Erreurs à éviter absolument
Nous alertons régulièrement sur les solutions cache-misère qui masquent temporairement les problèmes sans traiter leurs causes. Poser du lambris sur un mur moisi, remplacer le papier peint abîmé par un modèle imperméable ou appliquer un revêtement étanche sur un mur extérieur altéré aggrave la situation. Ces interventions piègent l’eau dans les structures et accélèrent leur dégradation. Les sinistres causés par l’humidité ne sont pas couverts par l’assurance habitation, d’où l’importance d’intervenir correctement dès les premiers signes.

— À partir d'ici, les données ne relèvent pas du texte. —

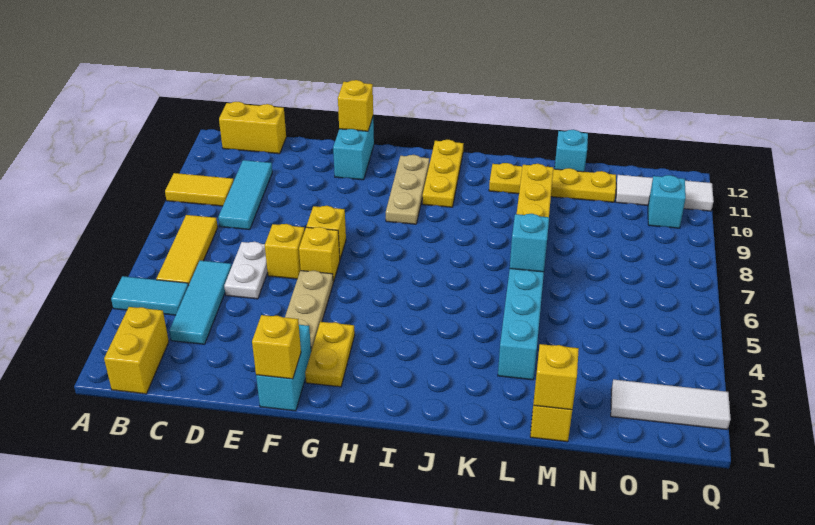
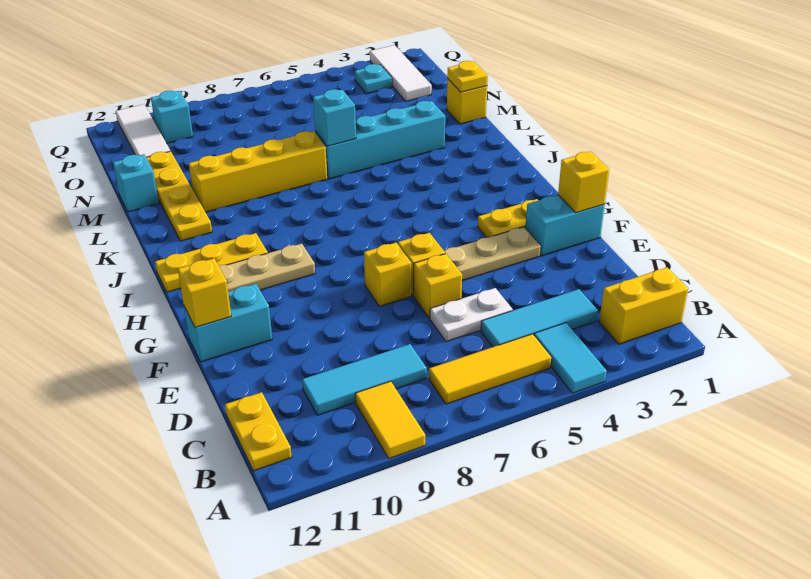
yellow brick B12:C12 level 1 -> yellow plate B12:C12 level 1
yellow brick M1 level 2 -> yellow plate M1 level 2
none -> cyan plate P3 level 1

L’obstruction des systèmes de ventilation constitue une erreur fréquente que nous observons. Calfeutrer les bouches d’aération pour éviter les courants d’air ou bloquer les grilles d’entrée d’air supprime toute circulation et favorise l’accumulation d’humidité. Nous insistons sur le maintien impératif de ces ouvertures, même si elles génèrent une légère sensation de froid.
Quand envisager des travaux structurels
Nous recommandons l’installation d’une VMC lorsque les solutions simples ne suffisent plus. La VMC double flux permet de réaliser jusqu’à 10% d’économies sur les factures de chauffage tout en garantissant un renouvellement constant de l’air. Le dispositif MaPrimeRénov apporte une aide financière pour ce type d’équipement, sous réserve d’une installation par un artisan certifié RGE.
Les travaux d’isolation s’avèrent indispensables dans les appartements anciens. Le remplacement des fenêtres simple vitrage par du double vitrage réduit considérablement les pertes de chaleur et limite la condensation sur les vitrages froids. Cette intervention ouvre droit aux aides financières pour la pose d’au moins quatre fenêtres. L’isolation des murs extérieurs, des sols et des combles complète efficacement le dispositif.
Pour les remontées capillaires, nous préconisons l’injection de résine hydrophobe dans les murs ou l’installation d’un drainage périphérique autour des fondations. Ces interventions nécessitent l’expertise d’un professionnel qui établira un diagnostic précis avant de proposer la solution adaptée. Les locataires confrontés à des problèmes d’humidité doivent signaler la situation par écrit au propriétaire, légalement tenu de fournir un logement décent.